(DATA FOR THIS TASK begins)

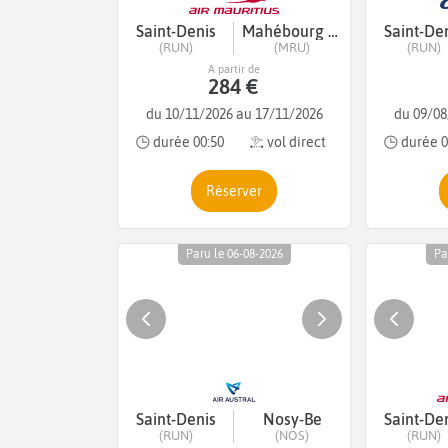
Saint-Denis
Mahébourg - Ile Maurice
Saint-De
(RUN)
(MRU)
(RUN)
A partir de
284 €
du 10/11/2026 au 17/11/2026
du 09/08
durée 00:50
vol direct
durée 0
Réserver
Paru le 06-08-2026
Pa
Saint-Denis
Nosy-Be
Saint-De
(RUN)
(NOS)
(RUN)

(DATA FOR THIS TASK ends)

Exact reproduction of the entries above is what's needed; images stay out.

Saint-Denis
Mahébourg - Ile Maurice
Saint-De
(RUN)
(MRU)
(RUN)
A partir de
284 €
du 10/11/2026 au 17/11/2026
du 09/08
durée 00:50
vol direct
durée 0
Réserver
Paru le 06-08-2026
Pa
Saint-Denis
Nosy-Be
Saint-De
(RUN)
(NOS)
(RUN)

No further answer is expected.